From March 16–19, 2026, the global AI community gathered in San Jose for NVIDIA GTC 2026. Our CTO, Alessio Lomuscio, attended and came back with one clear takeaway:
AI is scaling fast, and validation is becoming the bottleneck for deployment.
A Maturing AI Ecosystem
One of the most striking aspects of this year’s conference was the maturity of the ecosystem on display. Rather than isolated advances, GTC presented a coherent stack spanning hardware, infrastructure, libraries, software, and applications. What stood out was not only the technical quality of the individual components, but how clearly they now fit together as part of a broader deployment pipeline.
Equally notable was the level of participation from the wider community. Researchers, engineers, startups, and established companies were all visible across the event, reinforcing the sense that AI is progressing through coordinated advances across the stack rather than through isolated breakthroughs.

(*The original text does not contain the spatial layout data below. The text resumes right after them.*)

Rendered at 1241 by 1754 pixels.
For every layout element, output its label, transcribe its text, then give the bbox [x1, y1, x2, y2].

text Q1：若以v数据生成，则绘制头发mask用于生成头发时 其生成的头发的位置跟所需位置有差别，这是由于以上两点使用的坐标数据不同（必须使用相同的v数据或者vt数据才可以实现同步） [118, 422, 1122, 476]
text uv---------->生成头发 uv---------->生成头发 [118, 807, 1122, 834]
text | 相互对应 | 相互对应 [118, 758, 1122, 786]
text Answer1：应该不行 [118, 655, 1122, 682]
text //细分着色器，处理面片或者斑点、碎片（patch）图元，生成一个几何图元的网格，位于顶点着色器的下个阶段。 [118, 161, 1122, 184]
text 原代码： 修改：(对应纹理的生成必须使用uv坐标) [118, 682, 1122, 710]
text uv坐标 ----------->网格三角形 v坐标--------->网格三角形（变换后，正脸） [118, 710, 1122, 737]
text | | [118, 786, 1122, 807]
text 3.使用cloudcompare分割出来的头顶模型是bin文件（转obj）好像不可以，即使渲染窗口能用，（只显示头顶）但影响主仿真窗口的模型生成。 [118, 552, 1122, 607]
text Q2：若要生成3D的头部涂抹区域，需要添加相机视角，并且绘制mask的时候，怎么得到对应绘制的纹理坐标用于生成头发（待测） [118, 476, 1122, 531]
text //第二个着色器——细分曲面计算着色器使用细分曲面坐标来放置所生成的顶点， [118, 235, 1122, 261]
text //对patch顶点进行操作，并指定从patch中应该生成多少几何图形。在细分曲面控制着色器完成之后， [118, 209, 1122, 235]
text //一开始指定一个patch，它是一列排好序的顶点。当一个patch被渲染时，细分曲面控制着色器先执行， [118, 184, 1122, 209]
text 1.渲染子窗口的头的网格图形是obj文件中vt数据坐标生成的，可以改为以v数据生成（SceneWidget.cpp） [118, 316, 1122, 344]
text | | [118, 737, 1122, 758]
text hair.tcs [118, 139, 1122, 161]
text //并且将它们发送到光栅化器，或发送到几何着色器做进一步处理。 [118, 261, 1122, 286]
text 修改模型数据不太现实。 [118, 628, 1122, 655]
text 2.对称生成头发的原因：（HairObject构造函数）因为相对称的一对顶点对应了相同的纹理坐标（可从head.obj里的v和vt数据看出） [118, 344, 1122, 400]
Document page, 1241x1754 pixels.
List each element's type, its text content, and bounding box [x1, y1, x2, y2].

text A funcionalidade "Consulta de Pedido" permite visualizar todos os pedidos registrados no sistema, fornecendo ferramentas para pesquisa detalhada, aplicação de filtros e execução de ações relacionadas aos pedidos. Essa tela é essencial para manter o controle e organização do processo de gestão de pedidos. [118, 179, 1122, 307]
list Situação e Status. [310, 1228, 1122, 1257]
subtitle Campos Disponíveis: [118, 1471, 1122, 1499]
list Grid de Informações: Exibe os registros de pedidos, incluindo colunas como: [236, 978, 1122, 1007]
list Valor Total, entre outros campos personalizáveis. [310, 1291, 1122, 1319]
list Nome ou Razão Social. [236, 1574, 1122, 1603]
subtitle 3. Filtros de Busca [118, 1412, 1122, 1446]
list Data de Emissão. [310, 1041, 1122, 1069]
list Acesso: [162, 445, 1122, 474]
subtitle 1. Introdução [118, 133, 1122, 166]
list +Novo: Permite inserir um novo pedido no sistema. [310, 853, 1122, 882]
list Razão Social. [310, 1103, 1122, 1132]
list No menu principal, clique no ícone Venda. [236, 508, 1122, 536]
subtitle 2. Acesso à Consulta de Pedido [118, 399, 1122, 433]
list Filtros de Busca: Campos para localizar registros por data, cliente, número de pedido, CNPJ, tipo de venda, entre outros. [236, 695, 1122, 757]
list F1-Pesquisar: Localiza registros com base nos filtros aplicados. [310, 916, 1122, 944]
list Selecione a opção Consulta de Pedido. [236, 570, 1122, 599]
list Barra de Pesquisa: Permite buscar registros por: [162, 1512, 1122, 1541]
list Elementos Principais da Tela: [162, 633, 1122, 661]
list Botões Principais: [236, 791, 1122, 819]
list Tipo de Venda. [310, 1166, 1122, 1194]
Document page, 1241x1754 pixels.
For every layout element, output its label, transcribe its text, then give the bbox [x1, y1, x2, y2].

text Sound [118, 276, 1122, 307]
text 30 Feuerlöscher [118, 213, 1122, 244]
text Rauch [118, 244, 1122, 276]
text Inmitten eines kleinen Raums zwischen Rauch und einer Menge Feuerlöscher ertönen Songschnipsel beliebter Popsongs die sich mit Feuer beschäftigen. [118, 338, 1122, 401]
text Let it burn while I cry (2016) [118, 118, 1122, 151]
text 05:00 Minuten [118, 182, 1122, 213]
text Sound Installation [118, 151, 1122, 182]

From Models to Systems in the Physical World
Many of the most important demonstrations focused on systems operating in the physical world. Autonomous driving and robotics stood out in particular, not only because of the ambition on display, but because both domains make the limitations of current validation methods immediately visible.
In autonomous driving, one of the most interesting developments was the release of Alpamayo 1.5, a significant update to NVIDIA’s reasoning model for autonomous vehicles led by Marco Pavone. The significance was not just the actual release, which is remarkable in itself, but the broader ecosystem that it impacts, including simulation, reasoning, deployment, and system integration for safety-critical settings. This was also visible in the strong interest around the autonomous vehicle programme at the conference.
Robotics raised a similar set of questions. From humanoid systems to warehouse and industrial applications, the event made clear that AI is moving beyond digital tasks into embodied systems that must act under uncertainty.

Validation and Trust as Central Concerns
Across both talks and side conversations, validation, reliability, and trust repeatedly surfaced as practical concerns. This was not always the headline topic, but it was present throughout the event in discussions about certification, deployment, regressions, and the gap between a successful demonstration and dependable use.
A particularly relevant example was NVIDIA Halos for autonomous vehicle safety. Alessio highlighted Dr. Riccardo Mariani’s presentation as one of the standout moments of the conference, precisely because it addressed safety and assurance at the system level.
What also emerged clearly from the event is that testing remains the dominant way teams handle safety and reliability today. At the same time, there was visible interest in moving toward more systematic and principled approaches.
Startups and Agentic AI
Another notable aspect of GTC was the density of technically ambitious startups visible through the Inception ecosystem. One example worth mentioning is Generative Bionics, associated with Alessio Del Bue, and its ambitious work on advanced robotics and humanoids.
A further theme running through the event was agentic AI. Interest around NemoClaw made clear that agents are moving closer to practical deployment. This matters because the validation problem is not limited to autonomous vehicles or robotics. As agentic systems take on more complex roles, the same question returns: how do we establish that these systems will behave correctly and reliably in realistic settings?

The Challenge Ahead
The strongest takeaway from GTC 2026 is that validation is becoming the main bottleneck.
As AI systems expand into autonomous driving, robotics, and agentic workflows, they are expected to operate reliably across a wide range of conditions. However, the methods available today often struggle to provide guarantees at the level these applications require.
At Safe Intelligence, this challenge lies at the core of our work. As AI systems continue to scale in complexity and responsibility, rigorous validation will be essential to making them dependable in practice.